Com efeito, não somente os assistia
quando estavam no cárcere e quando eram julgados, até a sentença final, mas
também depois desta, quando os santos
mártires eram conduzidos à morte, com extrema ousadia e expondo-se aos mesmos perigos. Tanto é que muitas vezes,
por aproximar-se resolutamente e atrever-se a saudar os mártires com um
beijo, faltou pouco para que a plebe de
pagãos que estava em redor, enfurecida, o apedrejasse, mas a cada vez,
com a ajuda da destra divina, escapou milagrosamente.
5.
E esta mesma e celestial graça o
guardou em outras ocasiões uma e outra vez - impossível
dizer quantas - quando se conspirava contra ele devido ao seu excesso de zelo e de ousadia em favor da doutrina de Cristo. A guerra que os infiéis
faziam contra ele era tal que se formaram esquadrões e postavam soldados em
torno da casa em que se achava, devido à multidão dos que dele
recebiam a instrução da fé sagrada.
6.
Dia a dia a perseguição contra ele
se acirrava tanto que em toda a cidade já não havia lugar para ele: mudando de casa
em casa, de todos os lugares o expulsavam
por causa do grande número dos que por ele se aproximavam do ensinamento
divino.
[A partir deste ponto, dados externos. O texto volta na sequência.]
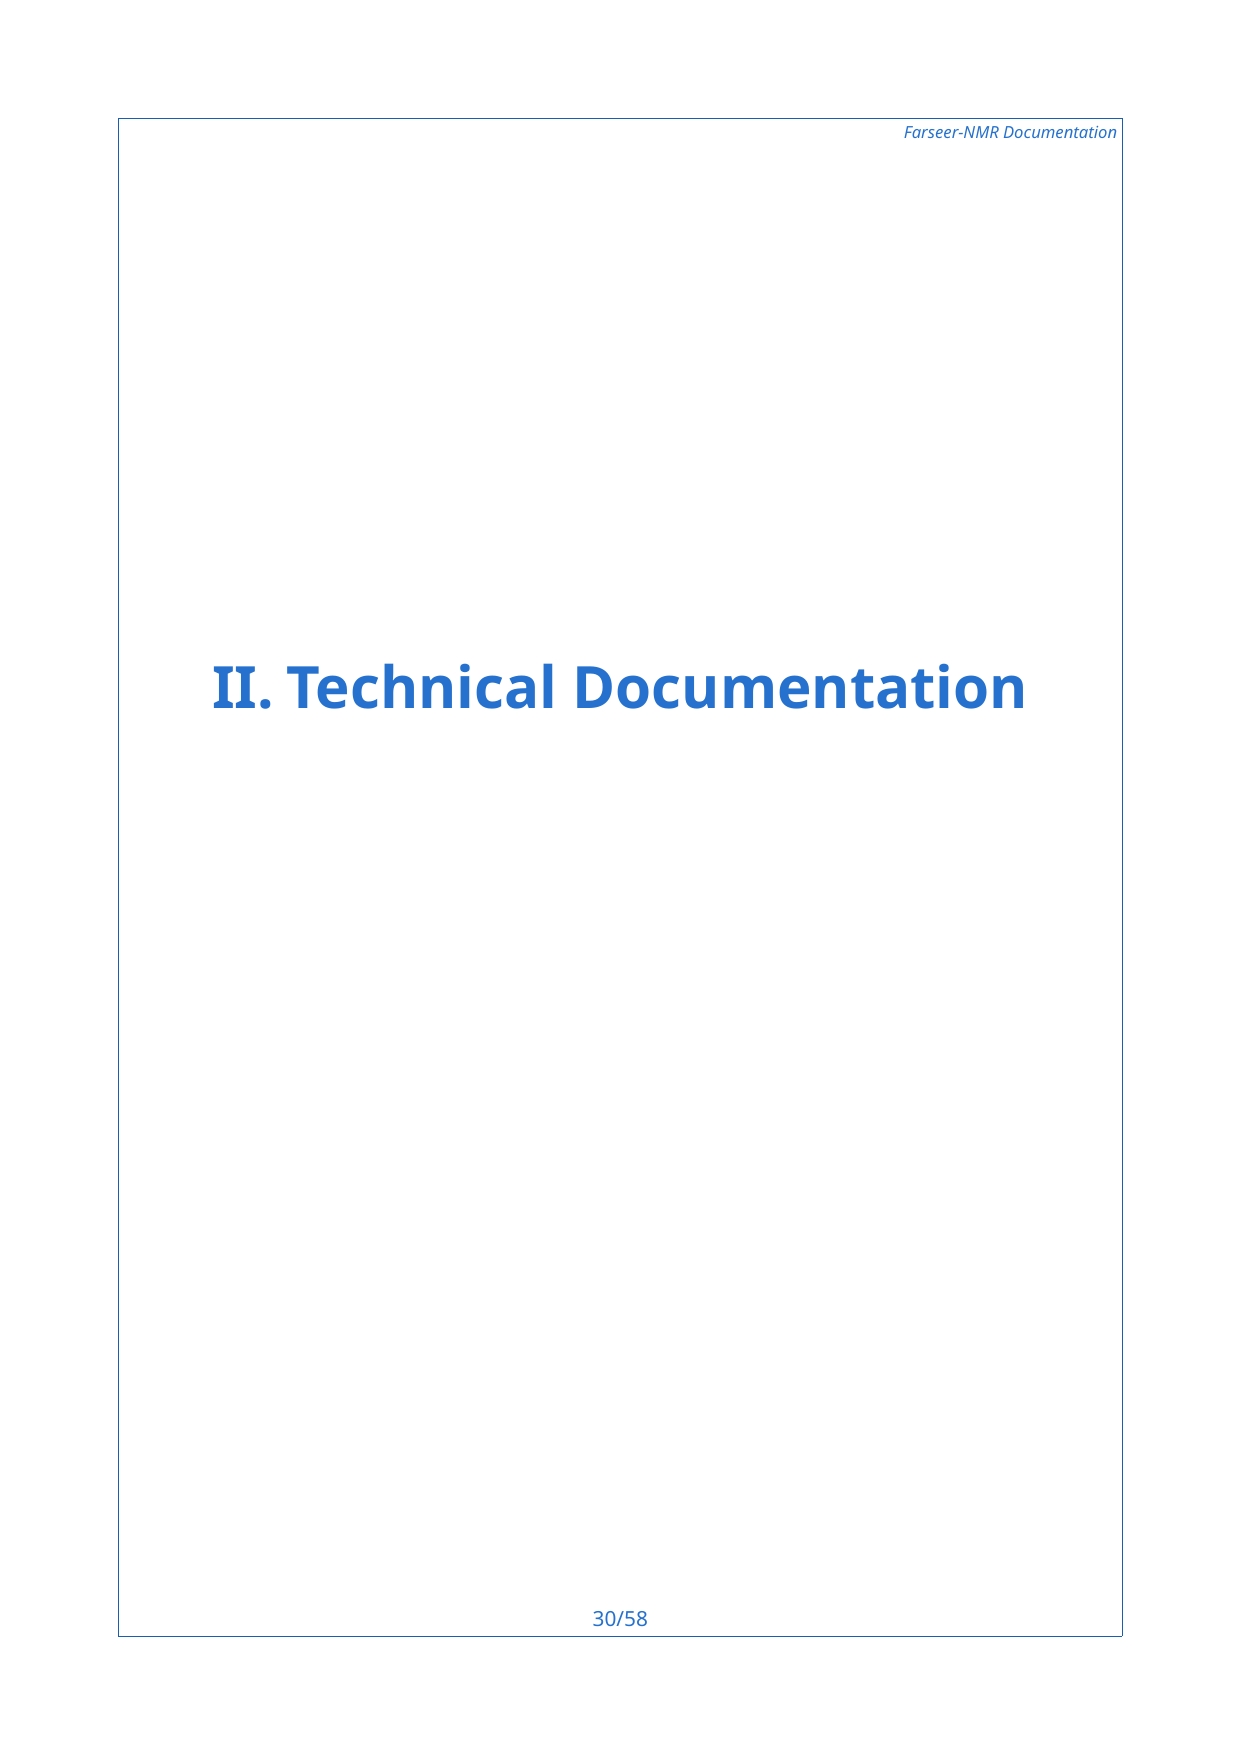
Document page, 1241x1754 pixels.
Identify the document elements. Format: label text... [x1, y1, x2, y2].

E a sua própria conduta prática tinha traços admiráveis de virtude da
mais genuína filosofia.
7. (Demonstrava pois o ditado, "tal como sua palavra, assim seu caráter,
e tal como seu caráter, assim sua palavra".) Esta era sobretudo a causa de
que, com a ajuda do poder divino, arrastasse milhares de pessoas a imitá-lo.
8.
E quando viu que os discípulos acorriam
ainda mais numerosos e que ele era o único encarregado pelo chefe
da igreja, Demétrio, da escola catequética, considerando que o
ensino da gramática era incompatível com o exercício das disciplinas divinas, rompeu sem vacilar com o estudo da gramática como
inútil
e contrário às ciências divinas.
9. Depois, com bom cálculo, para não precisar da ajuda de outros, desfez-se de todas as obras que até então tinha de literatura antiga[7], trabalhadas
com muito
gosto, e se contentava com os quatro óbolos que diariamente lhe levava aquele que as comprou. Durante muitos anos
continuou levando este tipo de vida de filósofo, arrancando de si mesmo
tudo que pudesse dar estímulo a suas paixões
juvenis, suportando durante todo o dia consideráveis fadigas ascéticas, e à noite consagrando a maior
parte do tempo ao estudo das divinas
Escrituras. Assim perseverava numa vida a mais filosófica possível,
seja em exercícios de jejum, seja reduzindo o tempo de sono, que de qualquer forma, nunca tomava sobre o leito, mas a
toda custa sobre o chão.
10. Acima de tudo
achava que era necessário guardar aquelas sentenças evangélicas do Salvador que exortava a não usar duas túnicas, nem
sandálias, e a não consumir-se com
as preocupações do amanhã[8].
11. E mais, com um ardor superior aos seus anos, mantendo-se firme no frio e na nudez[9]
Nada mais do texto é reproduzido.